During the first contact in the SACC, a forensic nurse or SANE will take care of the acute forensic, medical and psychosocial support of the victim. Other responsibilities of the forensic nurse are online and telephonic assistance, registration and raising awareness about SV.
After the acute support, the case manager is the single point of contact and is responsible for adequate follow-up, referral and the cooperation with different stakeholders in the care for SV victims.
A team of professionals consisting of a gynaecologist, an urologist, an infectious disease specialist, a paediatrician, a forensic physician and a psychiatrist will provide support to the forensic nurse and the case manager if needed.

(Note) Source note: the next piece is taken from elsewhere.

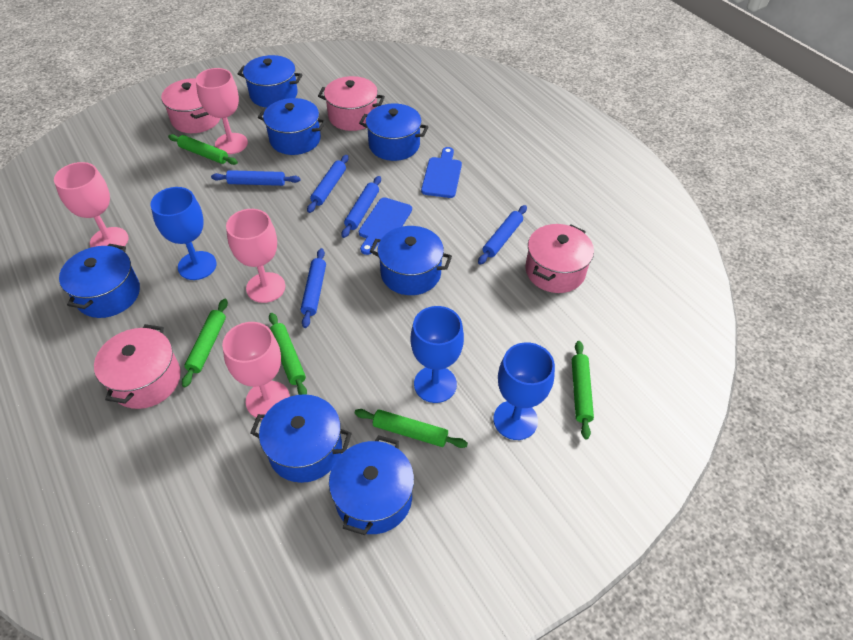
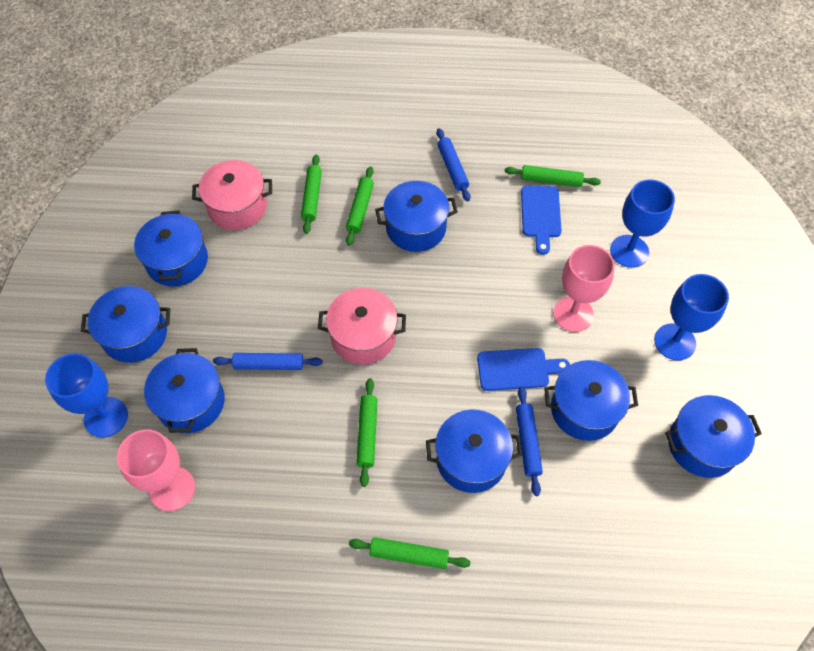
blue rolling pin: 5 -> 3
pink goblet: 4 -> 2
pink pot: 4 -> 2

During the first month post assault the case manager will contact the victim at least 4 times, starting at day 1 after discharge. Furthermore at least 2 appointments with the SACC’s psychologist will be arranged. A total of 12 to 20 free appointments with a qualified psychologist are provided depending on the patient’s wishes and psychosocial assessment. When indicated 1 appointment at the AIDS Referral Centre (ARC), gynaecologist, urologist or paediatrician will be scheduled. A schematic overview clarifies the initial care after acute sexual assault in the intended SACC (see Fig. 2).
In order to guarantee specialised care, every stakeholder attached to the SACC will receive a common training in the care for victims of SV, followed by a function-specific training for the forensic nurse, case manager and psychologist [31].
Having ratified the convention of Istanbul, the Belgian federal government intended to explore the feasibility of raising SACCs in the Belgian health and judiciary system [32, 33]. This project aimed to assess the care for victims of SV in Belgium anno 2016 and evaluate the transition to the eligible approach.
In the context of this project, this study focused on the evaluation of the health care for victims of SV in Belgian hospitals anno 2016 and more specifically on the role of caregivers in establishing a patient-centred care aiming to formulate recommendations for the intended model.